**** GIVEN INFORMATION ****

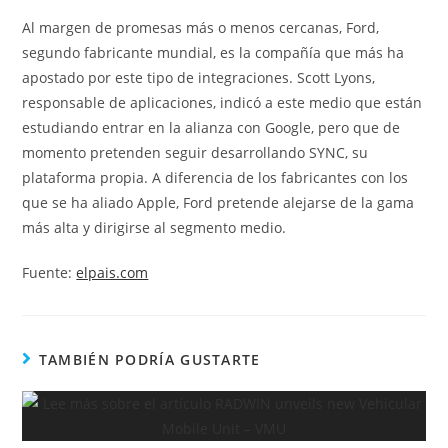
Al margen de promesas más o menos cercanas, Ford,
segundo fabricante mundial, es la compañía que más ha
apostado por este tipo de integraciones. Scott Lyons,
responsable de aplicaciones, indicó a este medio que están
estudiando entrar en la alianza con Google, pero que de
momento pretenden seguir desarrollando SYNC, su
plataforma propia. A diferencia de los fabricantes con los
que se ha aliado Apple, Ford pretende alejarse de la gama
más alta y dirigirse al segmento medio.
Fuente:
elpais.com
TAMBIÉN PODRÍA GUSTARTE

****

● **EXERCISE**
Print every entry above verbatim but drop the images.

● **WRITTEN RESPONSE**
Al margen de promesas más o menos cercanas, Ford,
segundo fabricante mundial, es la compañía que más ha
apostado por este tipo de integraciones. Scott Lyons,
responsable de aplicaciones, indicó a este medio que están
estudiando entrar en la alianza con Google, pero que de
momento pretenden seguir desarrollando SYNC, su
plataforma propia. A diferencia de los fabricantes con los
que se ha aliado Apple, Ford pretende alejarse de la gama
más alta y dirigirse al segmento medio.
Fuente:
elpais.com
TAMBIÉN PODRÍA GUSTARTE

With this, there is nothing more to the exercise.